■ Record set:
=======

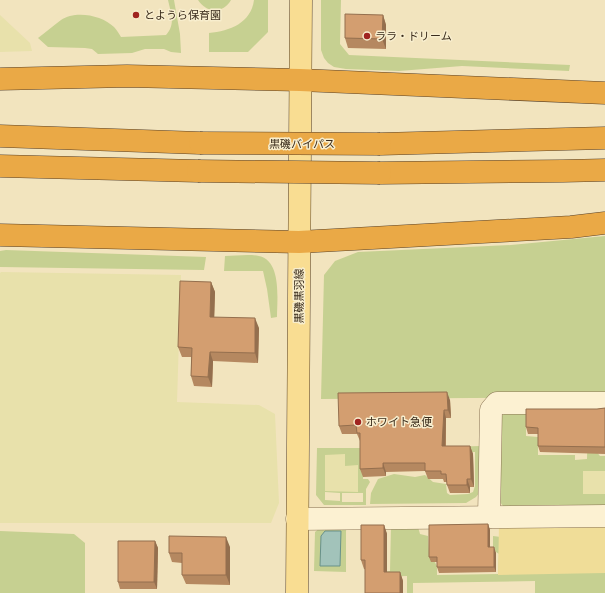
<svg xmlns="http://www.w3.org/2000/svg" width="605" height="593" font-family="'PT Serif','Noto Sans JP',serif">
  <rect width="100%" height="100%" fill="#f2e4be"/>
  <g fill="#e8e1ab">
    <path d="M0,15L30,43L32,51L0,52Z"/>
    <path d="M1,272L181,275L177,402L259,405L275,414L279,503L271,523H0V273Z"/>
    <path d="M325,454H345L358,465V492H325Z"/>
    <rect x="583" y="471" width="22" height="23"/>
  </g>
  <g fill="#c6d091" fill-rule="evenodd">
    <path d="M168,0H174L180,34L181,53L171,52L164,49H145L132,53L98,54L92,49L85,48L48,47L38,38C46,32 53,26 61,20C75,10 102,15 114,27C117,30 119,34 121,37L166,35C176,24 171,14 168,0Z"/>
    <path d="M198,0H231C223,14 206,13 198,0Z"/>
    <path d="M254,0H268V32L248,52H209V33C230,31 251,23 254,0Z"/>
    <path d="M321,0H341L340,44L349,55L570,65L569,71L462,66L399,71L346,69L334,67L328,63L324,58L321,50Z"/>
    <path d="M605,236V397L321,399L324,275L335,261L358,252L511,245Z"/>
    <path d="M6,250L206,257L204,270L0,267V251Z"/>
    <path d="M225,256C235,256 248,254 259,256C282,261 277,300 277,317L271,318L267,289L263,271H224Z"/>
    <path d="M588,412L596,451L600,456H605V471H583V494H605V505L503,506L496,497L497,420L505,413L526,414V436L538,437V455H575V460L587,459Z"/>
    <path d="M480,446V492L476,497L466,503L370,504L371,493L378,479L394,474L415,477L425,475L433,482L446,484L447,493L450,495L468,494L473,492L475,486V452H448L447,447Z"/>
    <path d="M317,448H364L363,479H368L370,482L366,489V505H324L316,495ZM345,454V466L358,465V492L325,491V455ZM325,492L340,493V501L325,500ZM342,493H363V502H342Z"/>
    <path d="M324,525L346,526V572L314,571L315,532Z"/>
    <path d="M391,526L418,527L420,534L428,536L429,552L437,566V575L498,574L499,554L493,550V536L501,537L605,573V593H535V581L413,583V593H407V576L374,577L375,573L390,571Z"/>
    <path d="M0,531L74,534L85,543V593H0Z"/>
  </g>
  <path fill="#f0dd98" d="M605,524V573L498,575L499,525Z"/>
  <path fill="#a2c3ba" stroke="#689189" d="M325,531H341L340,566H320L321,536Z"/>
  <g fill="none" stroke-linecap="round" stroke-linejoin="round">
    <g stroke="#8b7455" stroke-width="23">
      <g id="street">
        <path d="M489,517L491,410L497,403H605"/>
        <path d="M297,519L605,516"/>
      </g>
    </g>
    <g stroke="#59422a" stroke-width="23">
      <path id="primary" d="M297,593L301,0"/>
    </g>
    <g stroke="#59422a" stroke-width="23">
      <g id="highway">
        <path d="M0,79L127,76L300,80L605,93"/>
        <path d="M0,136L200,143"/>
        <path d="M380,144L605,138"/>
        <path d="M0,166L198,171"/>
        <path d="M380,173L563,171L605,170"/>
        <path d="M0,235L299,242L571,227L605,223"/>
      </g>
    </g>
    <use href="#street" stroke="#fcf1d2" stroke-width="22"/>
    <use href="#primary" stroke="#f9dd92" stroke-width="22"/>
    <use href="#highway" stroke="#eaa946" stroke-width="22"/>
    <g stroke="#59422a" stroke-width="23" stroke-linecap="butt">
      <g id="highway-bridge">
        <path d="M200,143L380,144"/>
        <path d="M198,171L380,173"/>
      </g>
    </g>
    <use href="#highway-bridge" stroke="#eaa946" stroke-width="22"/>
  </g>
  <g fill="#b58860">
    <path d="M383,15L386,25V49L348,48L345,38Z"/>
    <path d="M211,282L215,292L214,317L259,328L258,363L213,361L212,387L194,386L191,376V357H182L178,347Z"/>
    <path d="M450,400L451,418H446V446H470L473,454L474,487H470V493H450L447,485V482H444L443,479H428L425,471L386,472V476L363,477L360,469V441L357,434H342L339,426Z"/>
    <path d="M605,408V454L540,452L538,446V434H528L526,427L597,409Z"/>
    <path d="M488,524L490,530V547L496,553V572L439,573L437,567V562H431L429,557Z"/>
    <path d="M384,525L387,534V572H400L403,581L364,569L361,560Z"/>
    <path d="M155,541L158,548L157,589H120L118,582Z"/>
    <path d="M230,547V585L186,584L182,575V563L172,562L169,553Z"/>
  </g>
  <g fill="#946f4e">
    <path d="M383,15L386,25V49L382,39Z"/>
    <path d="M211,282L215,292L214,326L210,317Z"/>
    <path d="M255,318L259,328L258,363L255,353Z"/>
    <path d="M210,352L213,361L212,387L208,377Z"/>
    <path d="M447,392L450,400L451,418L448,410Z"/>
    <path d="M444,410L446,418L445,454L442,446Z"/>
    <path d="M470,446L473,454L474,487L471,479Z"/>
    <path d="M383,463L386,472V476L383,468Z"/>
    <path d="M467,479L470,487V493L467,485Z"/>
    <path d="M488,524L490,530V553L488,547Z"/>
    <path d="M384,525L387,534V581L384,572Z"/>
    <path d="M226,537L230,547V585L226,575Z"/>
    <path d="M155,541L158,548L157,589L154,582Z"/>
    <path d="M494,547L496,553V572L494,567Z"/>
    <path d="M400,572L403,581V593H400Z"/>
  </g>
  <g fill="#d39e70" stroke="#946f4e">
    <path d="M345,14L383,15L382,39L345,38Z"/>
    <path d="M180,281L211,282L210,317L255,318V353L210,352L208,377L191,376L192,348L178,347Z"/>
    <path d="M447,392L448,410H444L442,446H470L471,479H467V485H447L446,474H441V471H425V463H383V468L360,469V433H357L356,425L339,426L338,393Z"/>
    <path d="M605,408V447L538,446V428L526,427V409H597Z"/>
    <path d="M488,524V547H494V567H437V557H429V525Z"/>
    <path d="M361,525H384V572H400V593H365V560H361Z"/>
    <path d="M169,536L226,537V575H182V553H169Z"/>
    <path d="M118,541H155L154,582H118Z"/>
  </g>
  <g fill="#a02420" stroke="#f8eece" stroke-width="1.5">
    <circle cx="136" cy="15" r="4"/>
    <circle cx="367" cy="36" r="4"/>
    <circle cx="358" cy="422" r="4"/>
  </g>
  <g text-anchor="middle" stroke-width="3" stroke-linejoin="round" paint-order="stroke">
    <g font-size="11" fill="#392b1b" stroke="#f8eece" text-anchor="start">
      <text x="144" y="19">とようら保育園</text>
      <text x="375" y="40">ララ・ドリーム</text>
      <text x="366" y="426">ホワイト急便</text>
    </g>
    <g font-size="11" fill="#392b1b" stroke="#f8eece">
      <text x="302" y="148">黒磯バイパス</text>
      <text transform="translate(299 296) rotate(-90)" y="4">黒磯黒羽線</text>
    </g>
  </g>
</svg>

=======

Please repeat each record exactly and keep every picture out of the copy.

■ Your solution:
<svg xmlns="http://www.w3.org/2000/svg" width="605" height="593" font-family="'PT Serif','Noto Sans JP',serif">
  <rect width="100%" height="100%" fill="#f2e4be"/>
  <g fill="#e8e1ab">
    <path d="M0,15L30,43L32,51L0,52Z"/>
    <path d="M1,272L181,275L177,402L259,405L275,414L279,503L271,523H0V273Z"/>
    <path d="M325,454H345L358,465V492H325Z"/>
    <rect x="583" y="471" width="22" height="23"/>
  </g>
  <g fill="#c6d091" fill-rule="evenodd">
    <path d="M168,0H174L180,34L181,53L171,52L164,49H145L132,53L98,54L92,49L85,48L48,47L38,38C46,32 53,26 61,20C75,10 102,15 114,27C117,30 119,34 121,37L166,35C176,24 171,14 168,0Z"/>
    <path d="M198,0H231C223,14 206,13 198,0Z"/>
    <path d="M254,0H268V32L248,52H209V33C230,31 251,23 254,0Z"/>
    <path d="M321,0H341L340,44L349,55L570,65L569,71L462,66L399,71L346,69L334,67L328,63L324,58L321,50Z"/>
    <path d="M605,236V397L321,399L324,275L335,261L358,252L511,245Z"/>
    <path d="M6,250L206,257L204,270L0,267V251Z"/>
    <path d="M225,256C235,256 248,254 259,256C282,261 277,300 277,317L271,318L267,289L263,271H224Z"/>
    <path d="M588,412L596,451L600,456H605V471H583V494H605V505L503,506L496,497L497,420L505,413L526,414V436L538,437V455H575V460L587,459Z"/>
    <path d="M480,446V492L476,497L466,503L370,504L371,493L378,479L394,474L415,477L425,475L433,482L446,484L447,493L450,495L468,494L473,492L475,486V452H448L447,447Z"/>
    <path d="M317,448H364L363,479H368L370,482L366,489V505H324L316,495ZM345,454V466L358,465V492L325,491V455ZM325,492L340,493V501L325,500ZM342,493H363V502H342Z"/>
    <path d="M324,525L346,526V572L314,571L315,532Z"/>
    <path d="M391,526L418,527L420,534L428,536L429,552L437,566V575L498,574L499,554L493,550V536L501,537L605,573V593H535V581L413,583V593H407V576L374,577L375,573L390,571Z"/>
    <path d="M0,531L74,534L85,543V593H0Z"/>
  </g>
  <path fill="#f0dd98" d="M605,524V573L498,575L499,525Z"/>
  <path fill="#a2c3ba" stroke="#689189" d="M325,531H341L340,566H320L321,536Z"/>
  <g fill="none" stroke-linecap="round" stroke-linejoin="round">
    <g stroke="#8b7455" stroke-width="23">
      <g id="street">
        <path d="M489,517L491,410L497,403H605"/>
        <path d="M297,519L605,516"/>
      </g>
    </g>
    <g stroke="#59422a" stroke-width="23">
      <path id="primary" d="M297,593L301,0"/>
    </g>
    <g stroke="#59422a" stroke-width="23">
      <g id="highway">
        <path d="M0,79L127,76L300,80L605,93"/>
        <path d="M0,136L200,143"/>
        <path d="M380,144L605,138"/>
        <path d="M0,166L198,171"/>
        <path d="M380,173L563,171L605,170"/>
        <path d="M0,235L299,242L571,227L605,223"/>
      </g>
    </g>
    <use href="#street" stroke="#fcf1d2" stroke-width="22"/>
    <use href="#primary" stroke="#f9dd92" stroke-width="22"/>
    <use href="#highway" stroke="#eaa946" stroke-width="22"/>
    <g stroke="#59422a" stroke-width="23" stroke-linecap="butt">
      <g id="highway-bridge">
        <path d="M200,143L380,144"/>
        <path d="M198,171L380,173"/>
      </g>
    </g>
    <use href="#highway-bridge" stroke="#eaa946" stroke-width="22"/>
  </g>
  <g fill="#b58860">
    <path d="M383,15L386,25V49L348,48L345,38Z"/>
    <path d="M211,282L215,292L214,317L259,328L258,363L213,361L212,387L194,386L191,376V357H182L178,347Z"/>
    <path d="M450,400L451,418H446V446H470L473,454L474,487H470V493H450L447,485V482H444L443,479H428L425,471L386,472V476L363,477L360,469V441L357,434H342L339,426Z"/>
    <path d="M605,408V454L540,452L538,446V434H528L526,427L597,409Z"/>
    <path d="M488,524L490,530V547L496,553V572L439,573L437,567V562H431L429,557Z"/>
    <path d="M384,525L387,534V572H400L403,581L364,569L361,560Z"/>
    <path d="M155,541L158,548L157,589H120L118,582Z"/>
    <path d="M230,547V585L186,584L182,575V563L172,562L169,553Z"/>
  </g>
  <g fill="#946f4e">
    <path d="M383,15L386,25V49L382,39Z"/>
    <path d="M211,282L215,292L214,326L210,317Z"/>
    <path d="M255,318L259,328L258,363L255,353Z"/>
    <path d="M210,352L213,361L212,387L208,377Z"/>
    <path d="M447,392L450,400L451,418L448,410Z"/>
    <path d="M444,410L446,418L445,454L442,446Z"/>
    <path d="M470,446L473,454L474,487L471,479Z"/>
    <path d="M383,463L386,472V476L383,468Z"/>
    <path d="M467,479L470,487V493L467,485Z"/>
    <path d="M488,524L490,530V553L488,547Z"/>
    <path d="M384,525L387,534V581L384,572Z"/>
    <path d="M226,537L230,547V585L226,575Z"/>
    <path d="M155,541L158,548L157,589L154,582Z"/>
    <path d="M494,547L496,553V572L494,567Z"/>
    <path d="M400,572L403,581V593H400Z"/>
  </g>
  <g fill="#d39e70" stroke="#946f4e">
    <path d="M345,14L383,15L382,39L345,38Z"/>
    <path d="M180,281L211,282L210,317L255,318V353L210,352L208,377L191,376L192,348L178,347Z"/>
    <path d="M447,392L448,410H444L442,446H470L471,479H467V485H447L446,474H441V471H425V463H383V468L360,469V433H357L356,425L339,426L338,393Z"/>
    <path d="M605,408V447L538,446V428L526,427V409H597Z"/>
    <path d="M488,524V547H494V567H437V557H429V525Z"/>
    <path d="M361,525H384V572H400V593H365V560H361Z"/>
    <path d="M169,536L226,537V575H182V553H169Z"/>
    <path d="M118,541H155L154,582H118Z"/>
  </g>
  <g fill="#a02420" stroke="#f8eece" stroke-width="1.5">
    <circle cx="136" cy="15" r="4"/>
    <circle cx="367" cy="36" r="4"/>
    <circle cx="358" cy="422" r="4"/>
  </g>
  <g text-anchor="middle" stroke-width="3" stroke-linejoin="round" paint-order="stroke">
    <g font-size="11" fill="#392b1b" stroke="#f8eece" text-anchor="start">
      <text x="144" y="19">とようら保育園</text>
      <text x="375" y="40">ララ・ドリーム</text>
      <text x="366" y="426">ホワイト急便</text>
    </g>
    <g font-size="11" fill="#392b1b" stroke="#f8eece">
      <text x="302" y="148">黒磯バイパス</text>
      <text transform="translate(299 296) rotate(-90)" y="4">黒磯黒羽線</text>
    </g>
  </g>
</svg>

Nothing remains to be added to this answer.